Nos países ocidentais, alguns psicanalistas passaram a acreditar que certas patologias podem não ser resolvidas apenas pela análise . Depois de mostrar o importante papel da sociedade na neurose , a análise por vezes conduzia a problemas qualificados de "espirituais". Alguns psicanalistas, incluindo Jung , voltaram-se para o estudo das práticas das religiões tradicionais para "curar a alma". Assim, na década de 1960, o trabalho de Jung com a colaboração de Abraham Maslow , Roberto Assagioli entre outros, em colaboração com cientistas e monges budistas, deu origem à psicologia transpessoal .
A Nova Era , sincrética , eclética, tem contribuído para obscurecer os signos religiosos tradicionais ao desenvolver uma espiritualidade sem fronteiras ou contornos bem definidos. O uso das mais diversas psicoterapias (assim como medicamentos não convencionais ) é dominante por lá. A separação tradicional entre aconselhamento espiritual e aconselhamento terapêutico é freqüentemente apagada.

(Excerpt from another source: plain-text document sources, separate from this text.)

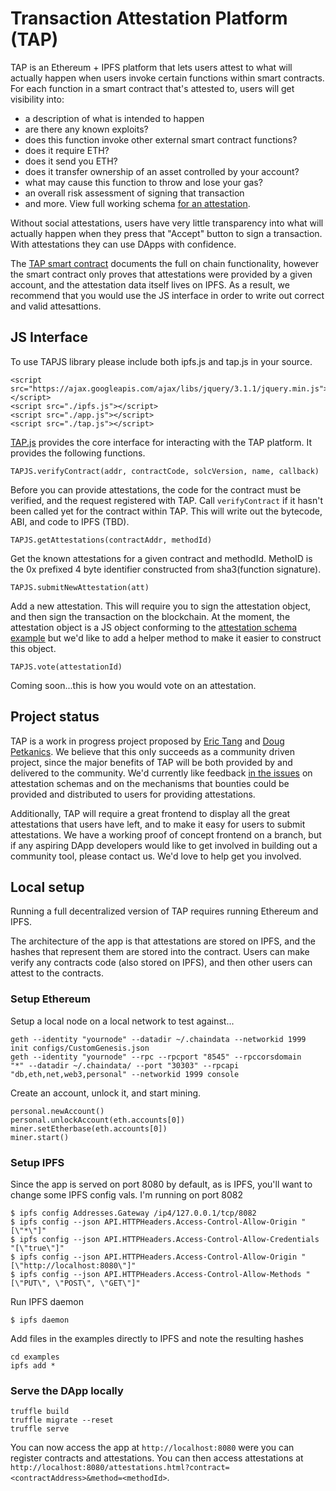 # Transaction Attestation Platform (TAP)

TAP is an Ethereum + IPFS platform that lets users attest to what will
actually happen when users invoke certain functions within smart
contracts. For each function in a smart contract that's attested to,
users will get visibility into:

* a description of what is intended to happen
* are there any known exploits?
* does this function invoke other external smart contract functions?
* does it require ETH?
* does it send you ETH?
* does it transfer ownership of an asset controlled by your account?
* what may cause this function to throw and lose your gas?
* an overall risk assessment of signing that transaction
* and more. View full working schema
[for an attestation](https://github.com/dob/tap/blob/master/examples/attestation.json).

Without social attestations, users have very little transparency into
what will actually happen when they press that "Accept" button to sign
a transaction. With attestations they can use DApps with confidence.

The
[TAP smart contract](https://github.com/dob/tap/blob/master/contracts/TAP.sol)
documents the full on chain functionality, however the smart contract
only proves that attestations were provided by a given account, and
the attestation data itself lives on IPFS. As a result, we recommend
that you would use the JS interface in order to write out correct and
valid attesattions.

## JS Interface

To use TAPJS library please include both ipfs.js and tap.js in your
source.

    <script src="https://ajax.googleapis.com/ajax/libs/jquery/3.1.1/jquery.min.js"></script>
    <script src="./ipfs.js"></script>
    <script src="./app.js"></script>
    <script src="./tap.js"></script>


[TAP.js](https://github.com/dob/tap/tree/master/app/javascripts)
provides the core interface for interacting with the TAP platform. It
provides the following functions.

`TAPJS.verifyContract(addr, contractCode, solcVersion, name, callback)`

Before you can provide attestations, the code for the contract must be
verified, and the request registered with TAP. Call `verifyContract`
if it hasn't been called yet for the contract within TAP. This will
write out the bytecode, ABI, and code to IPFS (TBD).

`TAPJS.getAttestations(contractAddr, methodId)`

Get the known attestations for a given contract and methodId. MethoID
is the 0x prefixed 4 byte identifier constructed from sha3(function
signature).

`TAPJS.submitNewAttestation(att)`

Add a new attestation. This will require you to sign the attestation
object, and then sign the transaction on the blockchain. At the
moment, the attestation object is a JS object conforming to the
[attestation schema example](https://github.com/dob/tap/blob/master/examples/attestation.json)
but we'd like to add a helper method to make it easier to construct
this object.

`TAPJS.vote(attestationId)`

Coming soon...this is how you would vote on an attestation.

## Project status

TAP is a work in progress project proposed by
[Eric Tang](http://twitter.com/ericxtang) and
[Doug Petkanics](http://twitter.com/petkanics). We believe that this
only succeeds as a community driven project, since the major benefits
of TAP will be both provided by and delivered to the community. We'd
currently like feedback
[in the issues](https://github.com/dob/tap/issues) on attestation
schemas and on the mechanisms that bounties could be provided and
distributed to users for providing attestations.

Additionally, TAP will require a great frontend to display all the
great attestations that users have left, and to make it easy for users
to submit attestations. We have a working proof of concept frontend on
a branch, but if any aspiring DApp developers would like to get
involved in building out a community tool, please contact us. We'd
love to help get you involved.

## Local setup

Running a full decentralized version of TAP requires running Ethereum
and IPFS.

The architecture of the app is that attestations are stored on IPFS,
and the hashes that represent them are stored into the contract. Users
can make verify any contracts code (also stored on IPFS), and then
other users can attest to the contracts.

### Setup Ethereum

Setup a local node on a local network to test against...

    geth --identity "yournode" --datadir ~/.chaindata --networkid 1999 init configs/CustomGenesis.json
    geth --identity "yournode" --rpc --rpcport "8545" --rpccorsdomain
    "*" --datadir ~/.chaindata/ --port "30303" --rpcapi
    "db,eth,net,web3,personal" --networkid 1999 console

Create an account, unlock it, and start mining.

    personal.newAccount()
    personal.unlockAccount(eth.accounts[0])
    miner.setEtherbase(eth.accounts[0])
    miner.start()

### Setup IPFS

Since the app is served on port 8080 by default, as is IPFS, you'll
want to change some IPFS config vals. I'm running on port 8082

    $ ipfs config Addresses.Gateway /ip4/127.0.0.1/tcp/8082
    $ ipfs config --json API.HTTPHeaders.Access-Control-Allow-Origin "[\"*\"]"
    $ ipfs config --json API.HTTPHeaders.Access-Control-Allow-Credentials "[\"true\"]"
    $ ipfs config --json API.HTTPHeaders.Access-Control-Allow-Origin "[\"http://localhost:8080\"]"
    $ ipfs config --json API.HTTPHeaders.Access-Control-Allow-Methods "[\"PUT\", \"POST\", \"GET\"]"

Run IPFS daemon

    $ ipfs daemon

Add files in the examples directly to IPFS and note the resulting
hashes

    cd examples
    ipfs add *


### Serve the DApp locally

    truffle build
    truffle migrate --reset
    truffle serve

You can now access the app at `http://localhost:8080` were you can
register contracts and attestations. You can then access attestations
at `http://localhost:8080/attestations.html?contract=<contractAddress>&method=<methodId>`.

Segundo alguns autores, o que eles qualificam como “espiritualidades fugitivas” (fuga da sociedade), seria o resultado de uma “falta de transcendência” no espaço social. O rompimento com o mundo dessas novas espiritualidades leva-as a “evoluir livremente” a ponto de não poderem mais ser questionadas por não existirem espaços criados para esse fim. A afirmação atual, em certas formas de espiritualidade "livre" derivada do pós-modernismo, de que a espiritualidade não precisa de "verdade" (mesmo objetividade), mas apenas de "beleza" e liberdade de coerção, sexual, intelectual ou mesmo financeira é um assunto de debate como tanto para as religiões estabelecidas como para os observadores seculares que geralmente associam essas novas correntes às seitas pelo potencial de excessos que lhes parecem conter.